:: DESCRIPTION OF THE TASK ::
Every entry must be echoed exactly.

(EXERCISE MATERIALS begins)

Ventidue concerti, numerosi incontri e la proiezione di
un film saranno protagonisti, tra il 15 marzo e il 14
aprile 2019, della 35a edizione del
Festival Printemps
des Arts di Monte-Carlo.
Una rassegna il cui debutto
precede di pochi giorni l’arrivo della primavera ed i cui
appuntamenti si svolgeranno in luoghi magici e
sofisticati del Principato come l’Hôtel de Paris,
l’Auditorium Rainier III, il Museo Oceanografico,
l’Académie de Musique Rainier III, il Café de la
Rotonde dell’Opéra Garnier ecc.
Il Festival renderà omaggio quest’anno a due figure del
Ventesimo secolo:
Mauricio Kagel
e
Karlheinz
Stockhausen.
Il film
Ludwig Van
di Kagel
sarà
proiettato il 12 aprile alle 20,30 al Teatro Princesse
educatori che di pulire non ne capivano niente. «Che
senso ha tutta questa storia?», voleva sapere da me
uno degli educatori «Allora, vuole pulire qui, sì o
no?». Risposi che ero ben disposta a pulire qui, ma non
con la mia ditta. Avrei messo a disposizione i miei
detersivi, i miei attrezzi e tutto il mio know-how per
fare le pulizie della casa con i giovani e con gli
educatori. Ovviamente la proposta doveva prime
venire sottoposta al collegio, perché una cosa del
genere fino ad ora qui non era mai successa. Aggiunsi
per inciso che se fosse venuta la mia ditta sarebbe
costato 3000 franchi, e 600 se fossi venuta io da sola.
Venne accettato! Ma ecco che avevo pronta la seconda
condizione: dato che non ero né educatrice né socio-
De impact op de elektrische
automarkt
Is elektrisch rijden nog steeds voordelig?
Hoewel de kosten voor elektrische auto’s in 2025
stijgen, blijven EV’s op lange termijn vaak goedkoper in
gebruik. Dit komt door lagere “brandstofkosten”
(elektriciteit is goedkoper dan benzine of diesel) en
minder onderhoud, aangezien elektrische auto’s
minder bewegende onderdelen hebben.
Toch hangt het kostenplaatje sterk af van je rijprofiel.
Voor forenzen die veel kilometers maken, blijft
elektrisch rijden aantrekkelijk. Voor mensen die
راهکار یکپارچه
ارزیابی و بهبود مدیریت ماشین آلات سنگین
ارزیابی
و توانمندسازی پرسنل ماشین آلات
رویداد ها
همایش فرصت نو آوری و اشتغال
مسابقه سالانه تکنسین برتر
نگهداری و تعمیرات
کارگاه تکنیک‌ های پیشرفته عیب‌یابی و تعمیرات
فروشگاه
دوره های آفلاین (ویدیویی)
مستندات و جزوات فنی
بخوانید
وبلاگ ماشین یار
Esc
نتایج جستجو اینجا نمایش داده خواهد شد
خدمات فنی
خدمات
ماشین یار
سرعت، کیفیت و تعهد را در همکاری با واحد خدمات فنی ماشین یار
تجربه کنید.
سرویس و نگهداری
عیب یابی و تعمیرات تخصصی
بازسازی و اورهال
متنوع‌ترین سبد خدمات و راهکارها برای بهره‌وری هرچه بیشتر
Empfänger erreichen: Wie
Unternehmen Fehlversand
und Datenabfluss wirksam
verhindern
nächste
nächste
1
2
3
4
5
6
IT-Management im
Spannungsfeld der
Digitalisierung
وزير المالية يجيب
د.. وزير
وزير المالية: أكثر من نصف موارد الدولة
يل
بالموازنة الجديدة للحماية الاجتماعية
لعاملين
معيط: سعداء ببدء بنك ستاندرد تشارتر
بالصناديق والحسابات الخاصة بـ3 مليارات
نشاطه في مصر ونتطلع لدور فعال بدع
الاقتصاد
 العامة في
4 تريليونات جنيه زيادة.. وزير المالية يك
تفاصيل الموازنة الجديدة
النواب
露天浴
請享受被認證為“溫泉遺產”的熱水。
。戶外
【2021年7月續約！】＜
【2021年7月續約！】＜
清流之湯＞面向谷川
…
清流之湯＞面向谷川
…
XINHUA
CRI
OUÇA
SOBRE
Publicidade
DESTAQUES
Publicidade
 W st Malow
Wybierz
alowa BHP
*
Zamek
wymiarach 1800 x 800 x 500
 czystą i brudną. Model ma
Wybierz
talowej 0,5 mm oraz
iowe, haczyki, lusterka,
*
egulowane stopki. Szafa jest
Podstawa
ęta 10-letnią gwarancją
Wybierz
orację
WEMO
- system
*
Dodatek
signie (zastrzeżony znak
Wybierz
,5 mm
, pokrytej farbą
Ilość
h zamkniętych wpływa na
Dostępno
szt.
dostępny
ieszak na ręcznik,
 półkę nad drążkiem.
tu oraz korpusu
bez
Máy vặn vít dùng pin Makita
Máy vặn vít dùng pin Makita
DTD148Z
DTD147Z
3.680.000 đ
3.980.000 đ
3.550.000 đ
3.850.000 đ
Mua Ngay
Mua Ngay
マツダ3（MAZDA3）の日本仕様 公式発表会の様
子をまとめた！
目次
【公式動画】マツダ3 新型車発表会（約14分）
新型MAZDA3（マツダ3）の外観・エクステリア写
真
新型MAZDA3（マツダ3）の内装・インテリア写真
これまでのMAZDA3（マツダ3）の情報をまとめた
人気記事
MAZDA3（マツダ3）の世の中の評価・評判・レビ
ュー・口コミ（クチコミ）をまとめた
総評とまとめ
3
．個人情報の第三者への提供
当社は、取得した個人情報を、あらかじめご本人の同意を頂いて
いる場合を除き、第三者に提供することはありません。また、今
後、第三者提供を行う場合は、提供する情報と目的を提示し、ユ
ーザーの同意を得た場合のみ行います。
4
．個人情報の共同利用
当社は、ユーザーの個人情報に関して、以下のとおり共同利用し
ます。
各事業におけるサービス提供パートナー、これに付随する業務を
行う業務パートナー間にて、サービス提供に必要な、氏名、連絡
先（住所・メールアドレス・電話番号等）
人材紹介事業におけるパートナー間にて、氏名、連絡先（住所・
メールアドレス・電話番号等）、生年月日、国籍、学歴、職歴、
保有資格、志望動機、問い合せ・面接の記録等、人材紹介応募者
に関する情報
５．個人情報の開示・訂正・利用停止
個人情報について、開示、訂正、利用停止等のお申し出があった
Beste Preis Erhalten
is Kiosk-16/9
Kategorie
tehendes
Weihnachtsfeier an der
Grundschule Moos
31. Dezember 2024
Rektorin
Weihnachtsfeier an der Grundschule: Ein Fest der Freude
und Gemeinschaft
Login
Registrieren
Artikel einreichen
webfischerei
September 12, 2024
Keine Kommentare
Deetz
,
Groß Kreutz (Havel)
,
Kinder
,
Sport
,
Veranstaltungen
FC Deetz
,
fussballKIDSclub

(EXERCISE MATERIALS ends)

:: RESPONSE BELOW ::
Ventidue concerti, numerosi incontri e la proiezione di
un film saranno protagonisti, tra il 15 marzo e il 14
aprile 2019, della 35a edizione del
Festival Printemps
des Arts di Monte-Carlo.
Una rassegna il cui debutto
precede di pochi giorni l’arrivo della primavera ed i cui
appuntamenti si svolgeranno in luoghi magici e
sofisticati del Principato come l’Hôtel de Paris,
l’Auditorium Rainier III, il Museo Oceanografico,
l’Académie de Musique Rainier III, il Café de la
Rotonde dell’Opéra Garnier ecc.
Il Festival renderà omaggio quest’anno a due figure del
Ventesimo secolo:
Mauricio Kagel
e
Karlheinz
Stockhausen.
Il film
Ludwig Van
di Kagel
sarà
proiettato il 12 aprile alle 20,30 al Teatro Princesse
educatori che di pulire non ne capivano niente. «Che
senso ha tutta questa storia?», voleva sapere da me
uno degli educatori «Allora, vuole pulire qui, sì o
no?». Risposi che ero ben disposta a pulire qui, ma non
con la mia ditta. Avrei messo a disposizione i miei
detersivi, i miei attrezzi e tutto il mio know-how per
fare le pulizie della casa con i giovani e con gli
educatori. Ovviamente la proposta doveva prime
venire sottoposta al collegio, perché una cosa del
genere fino ad ora qui non era mai successa. Aggiunsi
per inciso che se fosse venuta la mia ditta sarebbe
costato 3000 franchi, e 600 se fossi venuta io da sola.
Venne accettato! Ma ecco che avevo pronta la seconda
condizione: dato che non ero né educatrice né socio-
De impact op de elektrische
automarkt
Is elektrisch rijden nog steeds voordelig?
Hoewel de kosten voor elektrische auto’s in 2025
stijgen, blijven EV’s op lange termijn vaak goedkoper in
gebruik. Dit komt door lagere “brandstofkosten”
(elektriciteit is goedkoper dan benzine of diesel) en
minder onderhoud, aangezien elektrische auto’s
minder bewegende onderdelen hebben.
Toch hangt het kostenplaatje sterk af van je rijprofiel.
Voor forenzen die veel kilometers maken, blijft
elektrisch rijden aantrekkelijk. Voor mensen die
راهکار یکپارچه
ارزیابی و بهبود مدیریت ماشین آلات سنگین
ارزیابی
و توانمندسازی پرسنل ماشین آلات
رویداد ها
همایش فرصت نو آوری و اشتغال
مسابقه سالانه تکنسین برتر
نگهداری و تعمیرات
کارگاه تکنیک‌ های پیشرفته عیب‌یابی و تعمیرات
فروشگاه
دوره های آفلاین (ویدیویی)
مستندات و جزوات فنی
بخوانید
وبلاگ ماشین یار
Esc
نتایج جستجو اینجا نمایش داده خواهد شد
خدمات فنی
خدمات
ماشین یار
سرعت، کیفیت و تعهد را در همکاری با واحد خدمات فنی ماشین یار
تجربه کنید.
سرویس و نگهداری
عیب یابی و تعمیرات تخصصی
بازسازی و اورهال
متنوع‌ترین سبد خدمات و راهکارها برای بهره‌وری هرچه بیشتر
Empfänger erreichen: Wie
Unternehmen Fehlversand
und Datenabfluss wirksam
verhindern
nächste
nächste
1
2
3
4
5
6
IT-Management im
Spannungsfeld der
Digitalisierung
وزير المالية يجيب
د.. وزير
وزير المالية: أكثر من نصف موارد الدولة
يل
بالموازنة الجديدة للحماية الاجتماعية
لعاملين
معيط: سعداء ببدء بنك ستاندرد تشارتر
بالصناديق والحسابات الخاصة بـ3 مليارات
نشاطه في مصر ونتطلع لدور فعال بدع
الاقتصاد
 العامة في
4 تريليونات جنيه زيادة.. وزير المالية يك
تفاصيل الموازنة الجديدة
النواب
露天浴
請享受被認證為“溫泉遺產”的熱水。
。戶外
【2021年7月續約！】＜
【2021年7月續約！】＜
清流之湯＞面向谷川
…
清流之湯＞面向谷川
…
XINHUA
CRI
OUÇA
SOBRE
Publicidade
DESTAQUES
Publicidade
 W st Malow
Wybierz
alowa BHP
*
Zamek
wymiarach 1800 x 800 x 500
 czystą i brudną. Model ma
Wybierz
talowej 0,5 mm oraz
iowe, haczyki, lusterka,
*
egulowane stopki. Szafa jest
Podstawa
ęta 10-letnią gwarancją
Wybierz
orację
WEMO
- system
*
Dodatek
signie (zastrzeżony znak
Wybierz
,5 mm
, pokrytej farbą
Ilość
h zamkniętych wpływa na
Dostępno
szt.
dostępny
ieszak na ręcznik,
 półkę nad drążkiem.
tu oraz korpusu
bez
Máy vặn vít dùng pin Makita
Máy vặn vít dùng pin Makita
DTD148Z
DTD147Z
3.680.000 đ
3.980.000 đ
3.550.000 đ
3.850.000 đ
Mua Ngay
Mua Ngay
マツダ3（MAZDA3）の日本仕様 公式発表会の様
子をまとめた！
目次
【公式動画】マツダ3 新型車発表会（約14分）
新型MAZDA3（マツダ3）の外観・エクステリア写
真
新型MAZDA3（マツダ3）の内装・インテリア写真
これまでのMAZDA3（マツダ3）の情報をまとめた
人気記事
MAZDA3（マツダ3）の世の中の評価・評判・レビ
ュー・口コミ（クチコミ）をまとめた
総評とまとめ
3
．個人情報の第三者への提供
当社は、取得した個人情報を、あらかじめご本人の同意を頂いて
いる場合を除き、第三者に提供することはありません。また、今
後、第三者提供を行う場合は、提供する情報と目的を提示し、ユ
ーザーの同意を得た場合のみ行います。
4
．個人情報の共同利用
当社は、ユーザーの個人情報に関して、以下のとおり共同利用し
ます。
各事業におけるサービス提供パートナー、これに付随する業務を
行う業務パートナー間にて、サービス提供に必要な、氏名、連絡
先（住所・メールアドレス・電話番号等）
人材紹介事業におけるパートナー間にて、氏名、連絡先（住所・
メールアドレス・電話番号等）、生年月日、国籍、学歴、職歴、
保有資格、志望動機、問い合せ・面接の記録等、人材紹介応募者
に関する情報
５．個人情報の開示・訂正・利用停止
個人情報について、開示、訂正、利用停止等のお申し出があった
Beste Preis Erhalten
is Kiosk-16/9
Kategorie
tehendes
Weihnachtsfeier an der
Grundschule Moos
31. Dezember 2024
Rektorin
Weihnachtsfeier an der Grundschule: Ein Fest der Freude
und Gemeinschaft
Login
Registrieren
Artikel einreichen
webfischerei
September 12, 2024
Keine Kommentare
Deetz
,
Groß Kreutz (Havel)
,
Kinder
,
Sport
,
Veranstaltungen
FC Deetz
,
fussballKIDSclub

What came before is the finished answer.